她在精疲力尽的时候曾跟他说了一些严重的话,从他那时面如死灰的表情来看,辛月知道那些话一定伤他很深,可她根本顾不了那么多。
从那之后,她以为易宣再没来找过她。
但秦丞却说:
‘他每三个月就会去一次美国,去一次回来就把自己关在那套房子里。在你回来之前的这五年里,他一直都是这样。’
邵凯在术后的第二个月出现了严重的癫痫后遗症,他的主治医生推荐他们到麻省总医再去进行二次治疗。
辛月不敢耽误时间,在主治医生联系好了麻总那边后,她便又带着邵凯从巴尔的摩辗转到波士顿,开始了漫长又艰难的治疗过程。
她不知道,她在国外煎熬的时光,易宣也正把自己关在这套小小的房子里,靠着这里承载着的回忆,疗愈自己的伤口。
这五年,易宣有多想她,想到每当入夜,看着天上的月亮,他的五脏都刀绞一样的疼。
现在她就在自己怀里,她身上温凉的馨香,甜蜜柔软的双唇,一切一如从前。
他将辛月抵在冰凉的墙壁上,横在她腰间的手不断收紧,他只想把她融进自己的骨血,让她一刻也不能再离开他身边。
易宣沉重的身体压得辛月几乎不能呼吸,肺里的空气被他一点一点地抽光,辛月嘤咛出声:“易宣……”
她的声音有多娇媚,丝丝入骨,缠在他心上,织成一张大网,把他的神魂和理智尽数包裹,让他永生永世都无法逃离,也不想逃离。
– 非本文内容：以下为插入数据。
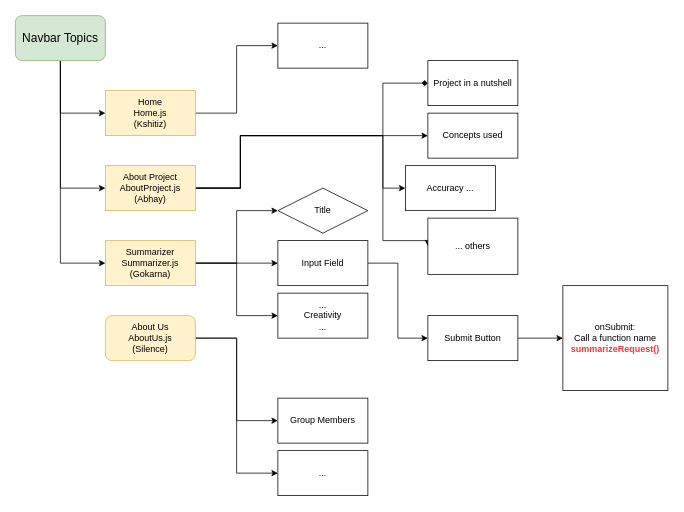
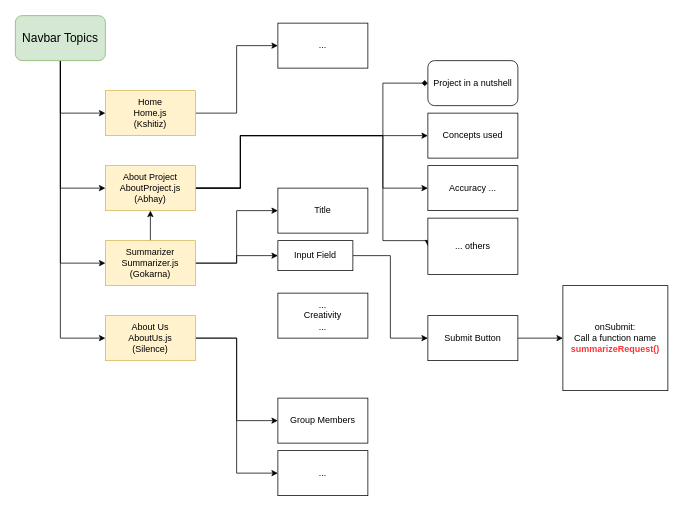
  <mxCell id="0" />
  <mxCell id="1" parent="0" />
  <mxCell id="2" style="edgeStyle=orthogonalEdgeStyle;rounded=0;orthogonalLoop=1;jettySize=auto;html=1;entryX=0;entryY=0.5;entryDx=0;entryDy=0;" parent="1" source="6" target="8" edge="1"><mxGeometry relative="1" as="geometry" /></mxCell>
  <mxCell id="3" style="edgeStyle=orthogonalEdgeStyle;rounded=0;orthogonalLoop=1;jettySize=auto;html=1;entryX=0;entryY=0.5;entryDx=0;entryDy=0;" parent="1" source="6" target="13" edge="1"><mxGeometry relative="1" as="geometry" /></mxCell>
  <mxCell id="4" style="edgeStyle=orthogonalEdgeStyle;rounded=0;orthogonalLoop=1;jettySize=auto;html=1;entryX=0;entryY=0.5;entryDx=0;entryDy=0;" parent="1" source="6" target="17" edge="1"><mxGeometry relative="1" as="geometry" /></mxCell>
+ <mxCell id="5" style="edgeStyle=orthogonalEdgeStyle;rounded=0;orthogonalLoop=1;jettySize=auto;html=1;entryX=0;entryY=0.5;entryDx=0;entryDy=0;" parent="1" source="6" target="20" edge="1"><mxGeometry relative="1" as="geometry" /></mxCell>
  <mxCell id="6" value="&lt;font style=&quot;font-size: 16px;&quot;&gt;Navbar Topics&lt;/font&gt;" style="rounded=1;whiteSpace=wrap;html=1;fillColor=#d5e8d4;strokeColor=#82b366;" parent="1" vertex="1"><mxGeometry x="20" y="20" width="120" height="60" as="geometry" /></mxCell>
  <mxCell id="7" style="edgeStyle=orthogonalEdgeStyle;rounded=0;orthogonalLoop=1;jettySize=auto;html=1;entryX=0;entryY=0.5;entryDx=0;entryDy=0;" parent="1" source="8" target="21" edge="1"><mxGeometry relative="1" as="geometry" /></mxCell>
  <mxCell id="8" value="Home&lt;br&gt;Home.js&lt;br&gt;(Kshitiz)" style="rounded=0;whiteSpace=wrap;html=1;fillColor=#fff2cc;strokeColor=#d6b656;" parent="1" vertex="1"><mxGeometry x="140" y="120" width="120" height="60" as="geometry" /></mxCell>
  <mxCell id="9" style="edgeStyle=orthogonalEdgeStyle;rounded=0;orthogonalLoop=1;jettySize=auto;html=1;entryX=0;entryY=0.5;entryDx=0;entryDy=0;" parent="1" source="13" target="22" edge="1"><mxGeometry relative="1" as="geometry"><Array as="points"><mxPoint x="320" y="250" /><mxPoint x="320" y="180" /></Array></mxGeometry></mxCell>
  <mxCell id="10" style="edgeStyle=orthogonalEdgeStyle;rounded=0;orthogonalLoop=1;jettySize=auto;html=1;entryX=0;entryY=0.5;entryDx=0;entryDy=0;endArrow=diamond;" parent="1" source="13" target="29" edge="1"><mxGeometry relative="1" as="geometry"><Array as="points"><mxPoint x="320" y="250" /><mxPoint x="320" y="180" /><mxPoint x="510" y="180" /><mxPoint x="510" y="110" /></Array></mxGeometry></mxCell>
  <mxCell id="11" style="edgeStyle=orthogonalEdgeStyle;rounded=0;orthogonalLoop=1;jettySize=auto;html=1;entryX=0;entryY=0.5;entryDx=0;entryDy=0;" parent="1" source="13" target="27" edge="1"><mxGeometry relative="1" as="geometry"><Array as="points"><mxPoint x="320" y="250" /><mxPoint x="320" y="180" /><mxPoint x="510" y="180" /><mxPoint x="510" y="250" /></Array></mxGeometry></mxCell>
  <mxCell id="12" style="edgeStyle=orthogonalEdgeStyle;rounded=0;orthogonalLoop=1;jettySize=auto;html=1;entryX=0;entryY=0.5;entryDx=0;entryDy=0;" parent="1" source="13" target="28" edge="1"><mxGeometry relative="1" as="geometry"><Array as="points"><mxPoint x="320" y="250" /><mxPoint x="320" y="180" /><mxPoint x="510" y="180" /><mxPoint x="510" y="320" /></Array></mxGeometry></mxCell>
  <mxCell id="13" value="About Project&lt;br&gt;AboutProject.js&lt;br&gt;(Abhay)" style="rounded=0;whiteSpace=wrap;html=1;fillColor=#fff2cc;strokeColor=#d6b656;" parent="1" vertex="1"><mxGeometry x="140" y="220" width="120" height="60" as="geometry" /></mxCell>
  <mxCell id="14" style="edgeStyle=orthogonalEdgeStyle;rounded=0;orthogonalLoop=1;jettySize=auto;html=1;entryX=0;entryY=0.5;entryDx=0;entryDy=0;" parent="1" source="17" target="23" edge="1"><mxGeometry relative="1" as="geometry" /></mxCell>
  <mxCell id="15" style="edgeStyle=orthogonalEdgeStyle;rounded=0;orthogonalLoop=1;jettySize=auto;html=1;" parent="1" source="17" target="25" edge="1"><mxGeometry relative="1" as="geometry" /></mxCell>
- <mxCell id="16" style="edgeStyle=orthogonalEdgeStyle;rounded=0;orthogonalLoop=1;jettySize=auto;html=1;entryX=0;entryY=0.5;entryDx=0;entryDy=0;" parent="1" source="17" target="26" edge="1"><mxGeometry relative="1" as="geometry" /></mxCell>
+ <mxCell id="16" style="edgeStyle=orthogonalEdgeStyle;rounded=0;orthogonalLoop=1;jettySize=auto;html=1;" parent="1" source="17" target="13" edge="1"><mxGeometry relative="1" as="geometry" /></mxCell>
  <mxCell id="17" value="Summarizer&lt;br&gt;Summarizer.js&lt;br&gt;(Gokarna)" style="rounded=0;whiteSpace=wrap;html=1;fillColor=#fff2cc;strokeColor=#d6b656;" parent="1" vertex="1"><mxGeometry x="140" y="320" width="120" height="60" as="geometry" /></mxCell>
  <mxCell id="18" style="edgeStyle=orthogonalEdgeStyle;rounded=0;orthogonalLoop=1;jettySize=auto;html=1;entryX=0;entryY=0.5;entryDx=0;entryDy=0;fontColor=#FF3333;" parent="1" source="20" target="33" edge="1"><mxGeometry relative="1" as="geometry" /></mxCell>
  <mxCell id="19" style="edgeStyle=orthogonalEdgeStyle;rounded=0;orthogonalLoop=1;jettySize=auto;html=1;entryX=0;entryY=0.5;entryDx=0;entryDy=0;fontColor=#000000;" parent="1" source="20" target="34" edge="1"><mxGeometry relative="1" as="geometry" /></mxCell>
- <mxCell id="20" value="About Us&lt;br&gt;AboutUs.js&lt;br&gt;(Silence)" style="whiteSpace=wrap;html=1;fillColor=#fff2cc;strokeColor=#d6b656;rounded=1;" parent="1" vertex="1"><mxGeometry x="140" y="420" width="120" height="60" as="geometry" /></mxCell>
+ <mxCell id="20" value="About Us&lt;br&gt;AboutUs.js&lt;br&gt;(Silence)" style="rounded=0;whiteSpace=wrap;html=1;fillColor=#fff2cc;strokeColor=#d6b656;" parent="1" vertex="1"><mxGeometry x="140" y="420" width="120" height="60" as="geometry" /></mxCell>
  <mxCell id="21" value="..." style="rounded=0;whiteSpace=wrap;html=1;" parent="1" vertex="1"><mxGeometry x="370" y="30" width="120" height="60" as="geometry" /></mxCell>
  <mxCell id="22" value="Concepts used" style="rounded=0;whiteSpace=wrap;html=1;" parent="1" vertex="1"><mxGeometry x="570" y="150" width="120" height="60" as="geometry" /></mxCell>
- <mxCell id="23" value="Title" style="rhombus;whiteSpace=wrap;html=1;" parent="1" vertex="1"><mxGeometry x="370" y="250" width="120" height="60" as="geometry" /></mxCell>
+ <mxCell id="23" value="Title" style="rounded=0;whiteSpace=wrap;html=1;" parent="1" vertex="1"><mxGeometry x="370" y="250" width="120" height="60" as="geometry" /></mxCell>
  <mxCell id="24" style="edgeStyle=orthogonalEdgeStyle;rounded=0;orthogonalLoop=1;jettySize=auto;html=1;entryX=0;entryY=0.5;entryDx=0;entryDy=0;" parent="1" source="25" target="31" edge="1"><mxGeometry relative="1" as="geometry" /></mxCell>
- <mxCell id="25" value="Input Field" style="rounded=0;whiteSpace=wrap;html=1;" parent="1" vertex="1"><mxGeometry x="370" y="320" width="120" height="60" as="geometry" /></mxCell>
+ <mxCell id="25" value="Input Field" style="rounded=0;whiteSpace=wrap;html=1;" parent="1" vertex="1"><mxGeometry x="370" y="320" width="100" height="40" as="geometry" /></mxCell>
  <mxCell id="26" value="...&lt;br&gt;Creativity&lt;br&gt;..." style="rounded=0;whiteSpace=wrap;html=1;" parent="1" vertex="1"><mxGeometry x="370" y="390" width="120" height="60" as="geometry" /></mxCell>
- <mxCell id="27" value="Accuracy ..." style="rounded=0;whiteSpace=wrap;html=1;" parent="1" vertex="1"><mxGeometry x="540" y="220" width="120" height="60" as="geometry" /></mxCell>
+ <mxCell id="27" value="Accuracy ..." style="rounded=0;whiteSpace=wrap;html=1;" parent="1" vertex="1"><mxGeometry x="570" y="220" width="120" height="60" as="geometry" /></mxCell>
  <mxCell id="28" value="... others" style="rounded=0;whiteSpace=wrap;html=1;" parent="1" vertex="1"><mxGeometry x="570" y="290" width="120" height="75" as="geometry" /></mxCell>
- <mxCell id="29" value="Project in a nutshell" style="rounded=0;whiteSpace=wrap;html=1;" parent="1" vertex="1"><mxGeometry x="570" y="80" width="120" height="60" as="geometry" /></mxCell>
+ <mxCell id="29" value="Project in a nutshell" style="whiteSpace=wrap;html=1;rounded=1;" parent="1" vertex="1"><mxGeometry x="570" y="80" width="120" height="60" as="geometry" /></mxCell>
  <mxCell id="30" style="edgeStyle=orthogonalEdgeStyle;rounded=0;orthogonalLoop=1;jettySize=auto;html=1;entryX=0;entryY=0.5;entryDx=0;entryDy=0;" parent="1" source="31" target="32" edge="1"><mxGeometry relative="1" as="geometry" /></mxCell>
  <mxCell id="31" value="Submit Button" style="rounded=0;whiteSpace=wrap;html=1;" parent="1" vertex="1"><mxGeometry x="570" y="420" width="120" height="60" as="geometry" /></mxCell>
  <mxCell id="32" value="onSubmit:&lt;br&gt;Call a function name &lt;font color=&quot;#ff3333&quot;&gt;&lt;b&gt;summarizeRequest()&lt;/b&gt;&lt;/font&gt;" style="whiteSpace=wrap;html=1;aspect=fixed;" parent="1" vertex="1"><mxGeometry x="750" y="380" width="140" height="140" as="geometry" /></mxCell>
  <mxCell id="33" value="&lt;font color=&quot;#000000&quot;&gt;Group Members&lt;/font&gt;" style="rounded=0;whiteSpace=wrap;html=1;fontColor=#FF3333;" parent="1" vertex="1"><mxGeometry x="370" y="530" width="120" height="60" as="geometry" /></mxCell>
  <mxCell id="34" value="..." style="rounded=0;whiteSpace=wrap;html=1;" parent="1" vertex="1"><mxGeometry x="370" y="600" width="120" height="60" as="geometry" /></mxCell>
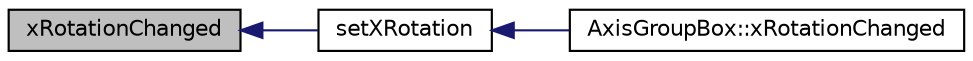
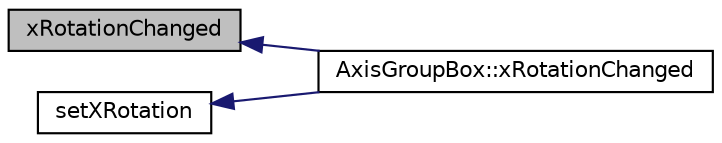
  digraph {
    rankdir=LR
    node [color=black fillcolor=white fontname=Helvetica fontsize=10 shape=record style=filled]
    edge [color=midnightblue dir=back fontname=Helvetica fontsize=10 labelfontname=Helvetica labelfontsize=10 style=solid]
    n1 [fillcolor=grey75 fontcolor=black height=0.2 label=xRotationChanged width=0.4]
    n2 [height=0.2 label=setXRotation width=0.4]
    n3 [height=0.2 label="AxisGroupBox::xRotationChanged" width=0.4]
-   n1 -> n2
+   n1 -> n3
    n2 -> n3
  }
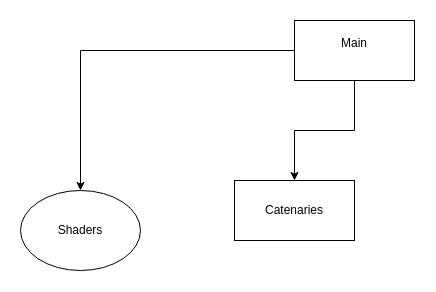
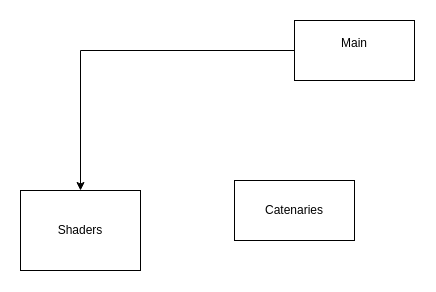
  <mxCell id="0" />
  <mxCell id="1" parent="0" />
  <mxCell id="2" style="edgeStyle=orthogonalEdgeStyle;rounded=0;orthogonalLoop=1;jettySize=auto;html=1;entryX=0.5;entryY=0;entryDx=0;entryDy=0;" edge="1" parent="1" source="4" target="5"><mxGeometry relative="1" as="geometry"><mxPoint x="90" y="130" as="targetPoint" /></mxGeometry></mxCell>
- <mxCell id="3" style="edgeStyle=orthogonalEdgeStyle;rounded=0;orthogonalLoop=1;jettySize=auto;html=1;exitX=0.5;exitY=1;exitDx=0;exitDy=0;entryX=0.5;entryY=0;entryDx=0;entryDy=0;" edge="1" parent="1" source="4" target="6"><mxGeometry relative="1" as="geometry" /></mxCell>
  <mxCell id="4" value="Main&lt;div&gt;&lt;br&gt;&lt;/div&gt;" style="rounded=0;whiteSpace=wrap;html=1;" vertex="1" parent="1"><mxGeometry x="294" y="20" width="120" height="60" as="geometry" /></mxCell>
- <mxCell id="5" value="Shaders" style="ellipse;whiteSpace=wrap;html=1;" vertex="1" parent="1"><mxGeometry x="20" y="190" width="120" height="80" as="geometry" /></mxCell>
+ <mxCell id="5" value="Shaders" style="rounded=0;whiteSpace=wrap;html=1;" vertex="1" parent="1"><mxGeometry x="20" y="190" width="120" height="80" as="geometry" /></mxCell>
  <mxCell id="6" value="&lt;div&gt;Catenaries&lt;/div&gt;" style="rounded=0;whiteSpace=wrap;html=1;" vertex="1" parent="1"><mxGeometry x="234" y="180" width="120" height="60" as="geometry" /></mxCell>
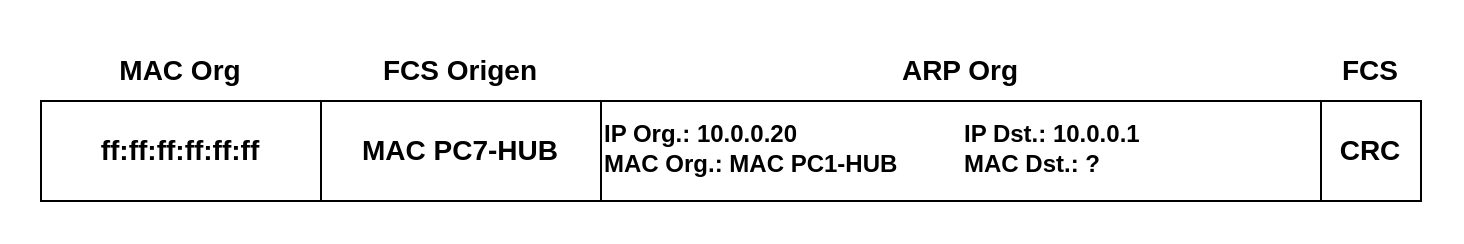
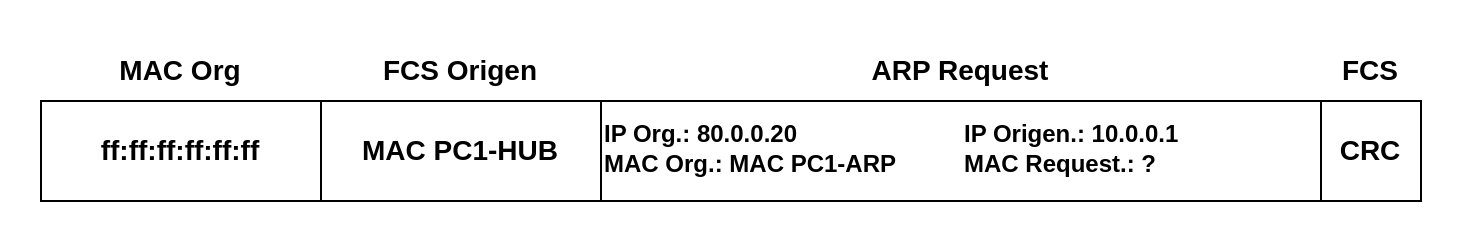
  <mxCell id="0" />
  <mxCell id="1" parent="0" />
  <mxCell id="2" value="" style="rounded=0;whiteSpace=wrap;html=1;" parent="1" vertex="1"><mxGeometry x="20" y="50" width="690" height="50" as="geometry" /></mxCell>
  <mxCell id="3" value="" style="endArrow=none;html=1;rounded=0;" parent="1" edge="1"><mxGeometry width="50" height="50" relative="1" as="geometry"><mxPoint x="160" y="100" as="sourcePoint" /><mxPoint x="160" y="50" as="targetPoint" /></mxGeometry></mxCell>
  <mxCell id="4" value="MAC Org" style="text;html=1;align=center;verticalAlign=middle;whiteSpace=wrap;rounded=0;fontStyle=1;fontSize=14;" parent="1" vertex="1"><mxGeometry x="20" y="20" width="140" height="30" as="geometry" /></mxCell>
  <mxCell id="5" value="" style="endArrow=none;html=1;rounded=0;" parent="1" edge="1"><mxGeometry width="50" height="50" relative="1" as="geometry"><mxPoint x="300" y="100" as="sourcePoint" /><mxPoint x="300" y="50" as="targetPoint" /></mxGeometry></mxCell>
  <mxCell id="6" value="FCS Origen" style="text;html=1;align=center;verticalAlign=middle;whiteSpace=wrap;rounded=0;fontStyle=1;fontSize=14;" parent="1" vertex="1"><mxGeometry x="160" y="20" width="140" height="30" as="geometry" /></mxCell>
  <mxCell id="7" value="ff:ff:ff:ff:ff:ff" style="text;html=1;align=center;verticalAlign=middle;whiteSpace=wrap;rounded=0;fontStyle=1;fontSize=14;" parent="1" vertex="1"><mxGeometry x="20" y="50" width="140" height="50" as="geometry" /></mxCell>
- <mxCell id="8" value="MAC PC7-HUB" style="text;html=1;align=center;verticalAlign=middle;whiteSpace=wrap;rounded=0;fontStyle=1;fontSize=14;" parent="1" vertex="1"><mxGeometry x="160" y="50" width="140" height="50" as="geometry" /></mxCell>
+ <mxCell id="8" value="MAC PC1-HUB" style="text;html=1;align=center;verticalAlign=middle;whiteSpace=wrap;rounded=0;fontStyle=1;fontSize=14;" parent="1" vertex="1"><mxGeometry x="160" y="50" width="140" height="50" as="geometry" /></mxCell>
  <mxCell id="9" value="" style="endArrow=none;html=1;rounded=0;" parent="1" edge="1"><mxGeometry width="50" height="50" relative="1" as="geometry"><mxPoint x="660" y="100" as="sourcePoint" /><mxPoint x="660" y="50" as="targetPoint" /></mxGeometry></mxCell>
  <mxCell id="10" value="CRC" style="text;html=1;align=center;verticalAlign=middle;whiteSpace=wrap;rounded=0;fontStyle=1;fontSize=14;" parent="1" vertex="1"><mxGeometry x="660" y="50" width="50" height="50" as="geometry" /></mxCell>
- <mxCell id="11" value="IP Org.: 10.0.0.20" style="text;html=1;align=left;verticalAlign=middle;whiteSpace=wrap;rounded=0;fontStyle=1;fontSize=12;" parent="1" vertex="1"><mxGeometry x="300" y="57" width="180" height="20" as="geometry" /></mxCell>
+ <mxCell id="11" value="IP Org.: 80.0.0.20" style="text;html=1;align=left;verticalAlign=middle;whiteSpace=wrap;rounded=0;fontStyle=1;fontSize=12;" parent="1" vertex="1"><mxGeometry x="300" y="57" width="180" height="20" as="geometry" /></mxCell>
  <mxCell id="12" value="FCS" style="text;html=1;align=center;verticalAlign=middle;whiteSpace=wrap;rounded=0;fontStyle=1;fontSize=14;" parent="1" vertex="1"><mxGeometry x="660" y="20" width="50" height="30" as="geometry" /></mxCell>
- <mxCell id="13" value="MAC Org.: MAC PC1-HUB" style="text;html=1;align=left;verticalAlign=middle;whiteSpace=wrap;rounded=0;fontStyle=1;fontSize=12;" parent="1" vertex="1"><mxGeometry x="300" y="72" width="180" height="20" as="geometry" /></mxCell>
- <mxCell id="14" value="IP Dst.: 10.0.0.1" style="text;html=1;align=left;verticalAlign=middle;whiteSpace=wrap;rounded=0;fontStyle=1;fontSize=12;" parent="1" vertex="1"><mxGeometry x="480" y="57" width="180" height="20" as="geometry" /></mxCell>
- <mxCell id="15" value="MAC Dst.: ?" style="text;html=1;align=left;verticalAlign=middle;whiteSpace=wrap;rounded=0;fontStyle=1;fontSize=12;" parent="1" vertex="1"><mxGeometry x="480" y="72" width="180" height="20" as="geometry" /></mxCell>
- <mxCell id="16" value="ARP Org" style="text;html=1;align=center;verticalAlign=middle;whiteSpace=wrap;rounded=0;fontStyle=1;fontSize=14;" parent="1" vertex="1"><mxGeometry x="300" y="20" width="360" height="30" as="geometry" /></mxCell>
+ <mxCell id="13" value="MAC Org.: MAC PC1-ARP" style="text;html=1;align=left;verticalAlign=middle;whiteSpace=wrap;rounded=0;fontStyle=1;fontSize=12;" parent="1" vertex="1"><mxGeometry x="300" y="72" width="180" height="20" as="geometry" /></mxCell>
+ <mxCell id="14" value="IP Origen.: 10.0.0.1" style="text;html=1;align=left;verticalAlign=middle;whiteSpace=wrap;rounded=0;fontStyle=1;fontSize=12;" parent="1" vertex="1"><mxGeometry x="480" y="57" width="180" height="20" as="geometry" /></mxCell>
+ <mxCell id="15" value="MAC Request.: ?" style="text;html=1;align=left;verticalAlign=middle;whiteSpace=wrap;rounded=0;fontStyle=1;fontSize=12;" parent="1" vertex="1"><mxGeometry x="480" y="72" width="180" height="20" as="geometry" /></mxCell>
+ <mxCell id="16" value="ARP Request" style="text;html=1;align=center;verticalAlign=middle;whiteSpace=wrap;rounded=0;fontStyle=1;fontSize=14;" parent="1" vertex="1"><mxGeometry x="300" y="20" width="360" height="30" as="geometry" /></mxCell>
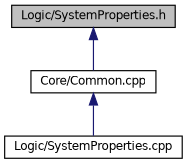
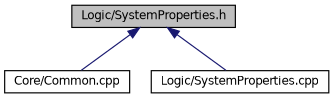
  digraph {
    node [color=black fillcolor=white fontname=Helvetica fontsize=10 shape=record style=filled]
    edge [color=midnightblue dir=back fontname=Helvetica fontsize=10 labelfontname=Helvetica labelfontsize=10 style=solid]
    n1 [fillcolor=grey75 fontcolor=black height=0.2 label="Logic/SystemProperties.h" width=0.4]
    n2 [height=0.2 label="Core/Common.cpp" width=0.4]
    n3 [height=0.2 label="Logic/SystemProperties.cpp" width=0.4]
    n1 -> n2
-   n2 -> n3
+   n1 -> n3
  }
当新鲜的空气涌入肺里,辛月脚下一软,腰间那只手却稳稳地将她托住。
她听见易宣在她耳边说:
“月,回来我身边。”
翌日清晨,辛月从梦中惊醒。
门铃不断在响。
她拖着疲惫的身体去开门,门外是易宣神清气爽的脸。
他手里提着早餐,笑得极是耀眼。
“早。”
辛月一怔,勉力勾出一个微笑,“早。”
“我给你买了你爱吃的粥和虾饺。”易宣说着准备进门。
辛月却侧身将他拦在门外。
“怎么了?”易宣问。
辛月轻声道:“谢谢你的早餐,但是我不饿。”
只过去了一夜而已,她又变得冷淡。
易宣不由自主地皱了眉,“月……”
“你回去吧。”辛月打断他,“今天是休息日,我想好好休息,抱歉。”
她脸色不是很好看,易宣的眼神立刻紧张起来,“是不是哪里不舒服?我送你去医院。”
辛月淡淡说:“我只是想休息。”
易宣居高临下地看着她,她纤长的眼睫轻轻颤,秀气的鼻梁倔强笔挺。
她的淡漠他看在眼里。
默了半晌,易宣把早餐放在右手边的壁柜上,轻声道了句“那我走了”便转身去按电梯。
身后传来咔哒一声门锁落上的声响,易宣的背影紧绷起来。
终究横亘了五年的光阴,要想重新走近她,他还有很长的路要走。
这一整个周末辛月都没有出门,她将休养生息进行的很彻底。
易宣在她楼下等了两天都没有看见她下来。不仅这两天,接下来的一个星期,他都没能见到辛月。